Source records
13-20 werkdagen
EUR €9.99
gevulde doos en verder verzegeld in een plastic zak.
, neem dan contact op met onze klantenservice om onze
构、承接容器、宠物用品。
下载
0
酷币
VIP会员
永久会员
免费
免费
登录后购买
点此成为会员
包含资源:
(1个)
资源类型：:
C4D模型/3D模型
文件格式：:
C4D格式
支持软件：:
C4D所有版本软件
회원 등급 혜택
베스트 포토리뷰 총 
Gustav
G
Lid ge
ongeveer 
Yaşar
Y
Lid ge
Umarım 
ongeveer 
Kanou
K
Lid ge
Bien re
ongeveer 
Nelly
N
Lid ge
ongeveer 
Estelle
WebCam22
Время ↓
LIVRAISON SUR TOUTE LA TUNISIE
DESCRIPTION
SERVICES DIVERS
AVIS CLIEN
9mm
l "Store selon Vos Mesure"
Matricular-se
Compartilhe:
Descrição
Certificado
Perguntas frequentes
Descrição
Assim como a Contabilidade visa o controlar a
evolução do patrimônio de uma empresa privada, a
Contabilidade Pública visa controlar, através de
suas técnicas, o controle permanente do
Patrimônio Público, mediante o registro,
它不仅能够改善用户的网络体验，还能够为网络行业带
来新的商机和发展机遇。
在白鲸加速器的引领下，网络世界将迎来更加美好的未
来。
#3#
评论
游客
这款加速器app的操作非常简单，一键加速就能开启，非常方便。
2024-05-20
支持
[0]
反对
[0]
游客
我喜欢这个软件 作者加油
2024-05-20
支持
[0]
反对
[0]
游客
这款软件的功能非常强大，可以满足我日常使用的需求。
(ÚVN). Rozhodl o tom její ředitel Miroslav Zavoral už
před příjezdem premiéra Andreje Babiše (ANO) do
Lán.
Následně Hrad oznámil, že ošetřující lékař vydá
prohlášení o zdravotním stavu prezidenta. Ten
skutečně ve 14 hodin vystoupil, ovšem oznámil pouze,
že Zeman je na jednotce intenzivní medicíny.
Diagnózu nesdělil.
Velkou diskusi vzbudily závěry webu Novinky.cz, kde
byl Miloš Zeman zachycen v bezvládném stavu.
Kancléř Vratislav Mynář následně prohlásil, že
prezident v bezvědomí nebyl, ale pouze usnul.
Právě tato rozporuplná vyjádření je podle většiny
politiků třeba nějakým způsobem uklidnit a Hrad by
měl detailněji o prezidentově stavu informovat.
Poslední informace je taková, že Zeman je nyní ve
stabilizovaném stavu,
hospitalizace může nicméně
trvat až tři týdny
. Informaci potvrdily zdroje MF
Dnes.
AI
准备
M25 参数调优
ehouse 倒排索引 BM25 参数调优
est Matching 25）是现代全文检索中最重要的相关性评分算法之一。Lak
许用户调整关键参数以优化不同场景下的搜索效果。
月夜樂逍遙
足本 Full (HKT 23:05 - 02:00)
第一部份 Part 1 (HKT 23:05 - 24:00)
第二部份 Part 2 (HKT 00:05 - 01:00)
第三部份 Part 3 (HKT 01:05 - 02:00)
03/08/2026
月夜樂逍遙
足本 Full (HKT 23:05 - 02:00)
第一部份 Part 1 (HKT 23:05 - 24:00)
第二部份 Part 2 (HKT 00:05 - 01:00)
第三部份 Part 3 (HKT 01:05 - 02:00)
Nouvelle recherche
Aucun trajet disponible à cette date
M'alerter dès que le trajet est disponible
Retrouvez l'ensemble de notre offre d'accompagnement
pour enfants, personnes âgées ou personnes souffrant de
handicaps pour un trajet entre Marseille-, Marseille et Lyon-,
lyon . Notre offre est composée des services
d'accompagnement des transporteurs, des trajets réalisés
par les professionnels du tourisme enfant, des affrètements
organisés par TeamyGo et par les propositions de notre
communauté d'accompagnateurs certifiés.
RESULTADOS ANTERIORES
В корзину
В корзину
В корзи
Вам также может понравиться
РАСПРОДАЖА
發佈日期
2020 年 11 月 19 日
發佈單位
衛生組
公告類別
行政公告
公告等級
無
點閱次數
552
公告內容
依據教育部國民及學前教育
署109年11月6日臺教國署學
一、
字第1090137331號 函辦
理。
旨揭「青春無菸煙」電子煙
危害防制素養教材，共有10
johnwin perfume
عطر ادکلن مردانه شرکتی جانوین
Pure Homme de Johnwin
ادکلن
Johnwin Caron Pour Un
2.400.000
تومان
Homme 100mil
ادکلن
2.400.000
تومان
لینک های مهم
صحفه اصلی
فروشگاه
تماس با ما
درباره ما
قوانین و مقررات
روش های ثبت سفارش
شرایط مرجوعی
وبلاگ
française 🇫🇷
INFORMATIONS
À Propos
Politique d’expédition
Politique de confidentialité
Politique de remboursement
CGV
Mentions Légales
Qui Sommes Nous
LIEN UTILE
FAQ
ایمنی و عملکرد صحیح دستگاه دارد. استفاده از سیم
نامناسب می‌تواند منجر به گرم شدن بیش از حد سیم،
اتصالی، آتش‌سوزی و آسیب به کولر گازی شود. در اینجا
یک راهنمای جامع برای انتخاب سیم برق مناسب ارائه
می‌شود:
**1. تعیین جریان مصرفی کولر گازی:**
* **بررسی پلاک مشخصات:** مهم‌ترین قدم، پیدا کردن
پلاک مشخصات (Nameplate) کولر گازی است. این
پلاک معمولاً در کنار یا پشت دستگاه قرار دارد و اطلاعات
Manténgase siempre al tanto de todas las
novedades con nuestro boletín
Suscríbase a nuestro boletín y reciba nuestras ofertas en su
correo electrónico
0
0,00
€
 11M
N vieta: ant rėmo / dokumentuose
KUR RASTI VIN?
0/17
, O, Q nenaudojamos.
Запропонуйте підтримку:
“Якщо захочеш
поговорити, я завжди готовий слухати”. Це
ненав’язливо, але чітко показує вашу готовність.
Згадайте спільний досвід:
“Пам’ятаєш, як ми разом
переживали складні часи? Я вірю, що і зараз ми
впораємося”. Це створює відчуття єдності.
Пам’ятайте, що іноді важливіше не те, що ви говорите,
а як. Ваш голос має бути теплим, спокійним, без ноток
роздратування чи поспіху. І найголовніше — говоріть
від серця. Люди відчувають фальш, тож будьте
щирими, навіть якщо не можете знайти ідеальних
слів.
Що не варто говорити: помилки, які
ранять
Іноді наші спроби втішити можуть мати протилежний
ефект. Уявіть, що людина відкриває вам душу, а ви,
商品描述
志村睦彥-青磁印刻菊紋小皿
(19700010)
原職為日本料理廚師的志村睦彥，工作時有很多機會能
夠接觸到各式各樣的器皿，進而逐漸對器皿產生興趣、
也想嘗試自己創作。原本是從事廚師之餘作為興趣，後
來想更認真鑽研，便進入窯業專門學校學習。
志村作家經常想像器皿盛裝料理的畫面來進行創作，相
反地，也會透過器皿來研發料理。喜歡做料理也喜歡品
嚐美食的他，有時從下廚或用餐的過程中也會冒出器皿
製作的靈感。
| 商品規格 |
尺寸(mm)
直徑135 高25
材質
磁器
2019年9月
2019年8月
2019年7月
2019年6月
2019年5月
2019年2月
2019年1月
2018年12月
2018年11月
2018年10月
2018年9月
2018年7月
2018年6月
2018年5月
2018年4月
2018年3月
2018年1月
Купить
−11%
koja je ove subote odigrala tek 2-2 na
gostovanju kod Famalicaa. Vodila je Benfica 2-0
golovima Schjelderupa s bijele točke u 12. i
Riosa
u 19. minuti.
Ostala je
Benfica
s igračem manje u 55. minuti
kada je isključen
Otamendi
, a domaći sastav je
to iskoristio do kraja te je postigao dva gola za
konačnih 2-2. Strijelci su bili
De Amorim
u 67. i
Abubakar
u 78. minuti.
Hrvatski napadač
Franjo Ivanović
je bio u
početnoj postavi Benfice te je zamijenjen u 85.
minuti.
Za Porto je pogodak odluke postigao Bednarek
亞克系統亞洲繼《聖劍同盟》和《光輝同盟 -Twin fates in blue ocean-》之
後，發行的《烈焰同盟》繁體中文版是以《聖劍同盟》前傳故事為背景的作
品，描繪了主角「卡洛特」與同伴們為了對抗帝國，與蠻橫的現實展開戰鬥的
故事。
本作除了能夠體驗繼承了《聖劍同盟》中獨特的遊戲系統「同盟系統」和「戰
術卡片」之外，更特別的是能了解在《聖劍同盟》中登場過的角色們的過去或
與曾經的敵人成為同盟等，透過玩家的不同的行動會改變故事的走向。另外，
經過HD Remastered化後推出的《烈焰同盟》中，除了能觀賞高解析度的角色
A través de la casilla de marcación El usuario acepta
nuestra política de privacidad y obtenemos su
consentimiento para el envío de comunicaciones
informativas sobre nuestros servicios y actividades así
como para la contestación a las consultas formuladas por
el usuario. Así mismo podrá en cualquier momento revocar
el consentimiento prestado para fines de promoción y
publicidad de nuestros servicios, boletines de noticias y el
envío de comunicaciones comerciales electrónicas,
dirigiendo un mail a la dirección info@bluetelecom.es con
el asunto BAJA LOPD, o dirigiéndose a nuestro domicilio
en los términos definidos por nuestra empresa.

◆ WORK TO BE COMPLETED
Print, please, the lines above from the very first through the one that holds "这款软件的功能非常强大，可以满足我日常使用的需求。", both included, word for word and with nothing else.

◆ OUTPUT
13-20 werkdagen
EUR €9.99
gevulde doos en verder verzegeld in een plastic zak.
, neem dan contact op met onze klantenservice om onze
构、承接容器、宠物用品。
下载
0
酷币
VIP会员
永久会员
免费
免费
登录后购买
点此成为会员
包含资源:
(1个)
资源类型：:
C4D模型/3D模型
文件格式：:
C4D格式
支持软件：:
C4D所有版本软件
회원 등급 혜택
베스트 포토리뷰 총 
Gustav
G
Lid ge
ongeveer 
Yaşar
Y
Lid ge
Umarım 
ongeveer 
Kanou
K
Lid ge
Bien re
ongeveer 
Nelly
N
Lid ge
ongeveer 
Estelle
WebCam22
Время ↓
LIVRAISON SUR TOUTE LA TUNISIE
DESCRIPTION
SERVICES DIVERS
AVIS CLIEN
9mm
l "Store selon Vos Mesure"
Matricular-se
Compartilhe:
Descrição
Certificado
Perguntas frequentes
Descrição
Assim como a Contabilidade visa o controlar a
evolução do patrimônio de uma empresa privada, a
Contabilidade Pública visa controlar, através de
suas técnicas, o controle permanente do
Patrimônio Público, mediante o registro,
它不仅能够改善用户的网络体验，还能够为网络行业带
来新的商机和发展机遇。
在白鲸加速器的引领下，网络世界将迎来更加美好的未
来。
#3#
评论
游客
这款加速器app的操作非常简单，一键加速就能开启，非常方便。
2024-05-20
支持
[0]
反对
[0]
游客
我喜欢这个软件 作者加油
2024-05-20
支持
[0]
反对
[0]
游客
这款软件的功能非常强大，可以满足我日常使用的需求。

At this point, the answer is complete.